Your task
An exact transcription of every entry is required. Images are not part of it.

Stored items
--------------------------------------------------
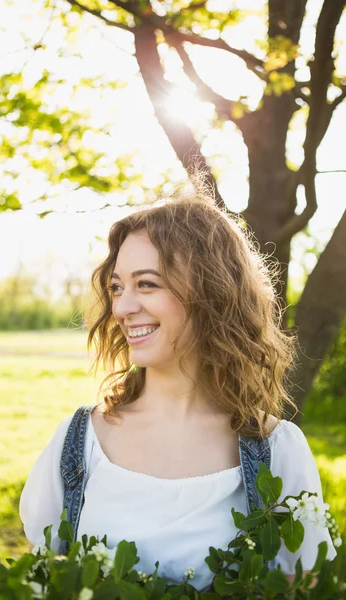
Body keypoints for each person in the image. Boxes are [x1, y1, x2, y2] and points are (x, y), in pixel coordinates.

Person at [19, 186, 336, 592]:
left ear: (212, 292)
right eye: (117, 287)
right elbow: (41, 578)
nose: (122, 307)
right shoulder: (78, 443)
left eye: (146, 284)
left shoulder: (277, 452)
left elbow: (306, 586)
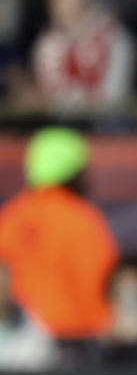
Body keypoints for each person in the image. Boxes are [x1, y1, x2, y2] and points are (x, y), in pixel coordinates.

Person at [0, 128, 118, 341]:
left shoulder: (9, 218)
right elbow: (99, 286)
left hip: (14, 345)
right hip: (72, 343)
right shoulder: (82, 220)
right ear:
--------------------------------------------------
Answer space
Body keypoints for each person in the image. Boxes are [x1, y1, x2, y2] and points are (x, y), in pixel coordinates.

Person at [19, 186, 336, 592]:
left ear: (212, 292)
right eye: (117, 287)
right elbow: (41, 578)
nose: (122, 307)
right shoulder: (78, 443)
left eye: (146, 284)
left shoulder: (277, 452)
left elbow: (306, 586)
Body keypoints for each person in the image. Boxes are [x1, y1, x2, y2] and points are (x, y), in pixel coordinates.

Person at [0, 128, 118, 341]:
left shoulder: (9, 218)
right elbow: (99, 286)
left hip: (14, 345)
right hip: (72, 343)
right shoulder: (82, 220)
right ear:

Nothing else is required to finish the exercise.